Brutte notizie per chi sperava in un chatbot AI con una marcia in più: OpenAI ha ufficialmente accantonato, almeno per il momento, i piani per rilasciare un chatbot a tema erotico destinato a un pubblico adulto. La decisione, confermata al Financial Times, arriva dopo mesi di discussioni interne e preoccupazioni sollevate sia dai dipendenti che dagli investitori della società.

Il progetto, inizialmente annunciato nell'ottobre del 2025 con una data di lancio prevista per dicembre dello stesso anno, aveva già subito un rinvio a causa delle difficoltà incontrate nel definire se fosse opportuno o meno procedere. Questa non è l'unica battuta d'arresto per OpenAI questa settimana: martedì, infatti, la società ha annunciato la chiusura del suo generatore di video Sora.

Il chatbot per adulti, soprannominato internamente "Citron mode", è quindi in stand-by, senza una data di rilascio prevista. Le ragioni dietro questa decisione sembrano essere molteplici. In primo luogo, OpenAI ha incontrato notevoli difficoltà nell'addestramento dei modelli di linguaggio. Creare un'intelligenza artificiale capace di gestire conversazioni a sfondo erotico, evitando al contempo contenuti illegali o moralmente discutibili come bestialità o incesto, si è rivelato un compito più arduo del previsto. Fonti interne al Financial Times hanno rivelato le sfide specifiche incontrate nell'evitare che il chatbot generasse contenuti inappropriati.

Un altro fattore determinante è legato alla mancanza di dati concreti sugli effetti a lungo termine delle interazioni erotiche con l'intelligenza artificiale.
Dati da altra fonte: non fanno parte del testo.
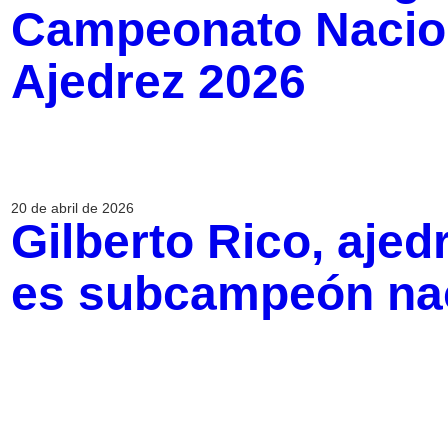
Campeonato Nacio
Ajedrez 2026
20 de abril de 2026
Gilberto Rico, ajed
es subcampeón na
OpenAI ha dichiarato di voler condurre ulteriori ricerche sugli impatti psicologici e sociali di questo tipo di interazioni, in particolare riguardo all'attaccamento emotivo degli utenti nei confronti dell'AI. Al momento, secondo la società, non ci sono sufficienti "prove empiriche" per valutare appieno le conseguenze di un chatbot erotico.

Questa decisione solleva interrogativi importanti sul futuro dell'intelligenza artificiale e sulla sua applicazione in contesti potenzialmente controversi. Mentre alcune aziende esplorano i limiti dell'AI, OpenAI sembra adottare un approccio più cauto e responsabile, preferendo la prudenza alla commercializzazione rapida di una tecnologia ancora in fase di sviluppo. La vicenda del chatbot erotico dimostra come l'etica e la sicurezza debbano essere al centro della progettazione e dello sviluppo dell'intelligenza artificiale, soprattutto quando si tratta di aree sensibili come la sessualità e le relazioni umane. Resta da vedere se OpenAI riprenderà in futuro il progetto "Citron mode", ma per ora sembra che la priorità sia quella di comprendere meglio le implicazioni di questa tecnologia prima di metterla a disposizione del pubblico.